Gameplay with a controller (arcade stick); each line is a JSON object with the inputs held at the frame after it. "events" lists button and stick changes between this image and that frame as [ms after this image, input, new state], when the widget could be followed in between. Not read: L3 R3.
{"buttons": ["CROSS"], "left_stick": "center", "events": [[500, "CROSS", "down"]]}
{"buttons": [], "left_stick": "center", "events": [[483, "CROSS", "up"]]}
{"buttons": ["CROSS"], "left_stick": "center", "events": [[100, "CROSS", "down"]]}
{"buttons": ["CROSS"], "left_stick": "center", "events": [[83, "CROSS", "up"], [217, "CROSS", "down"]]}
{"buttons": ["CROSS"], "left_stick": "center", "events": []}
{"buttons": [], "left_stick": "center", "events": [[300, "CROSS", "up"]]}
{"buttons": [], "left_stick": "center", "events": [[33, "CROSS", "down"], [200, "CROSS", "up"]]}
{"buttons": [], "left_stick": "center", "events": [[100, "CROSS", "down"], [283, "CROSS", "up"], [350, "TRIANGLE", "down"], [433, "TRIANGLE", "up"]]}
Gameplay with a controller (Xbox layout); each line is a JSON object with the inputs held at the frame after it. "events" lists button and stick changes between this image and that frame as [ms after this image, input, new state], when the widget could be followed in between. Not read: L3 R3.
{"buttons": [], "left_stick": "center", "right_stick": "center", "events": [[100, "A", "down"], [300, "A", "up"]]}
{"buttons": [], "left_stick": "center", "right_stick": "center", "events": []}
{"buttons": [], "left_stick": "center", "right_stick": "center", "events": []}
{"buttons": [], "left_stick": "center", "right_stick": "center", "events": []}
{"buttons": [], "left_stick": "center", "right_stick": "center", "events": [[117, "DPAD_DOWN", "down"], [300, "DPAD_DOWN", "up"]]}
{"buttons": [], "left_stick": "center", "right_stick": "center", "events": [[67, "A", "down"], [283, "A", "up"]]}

EXERCISE GOAL>
Of all the lines above, tally those with the word "state". Write the total only.

RESPONSE TO THE TASK>
2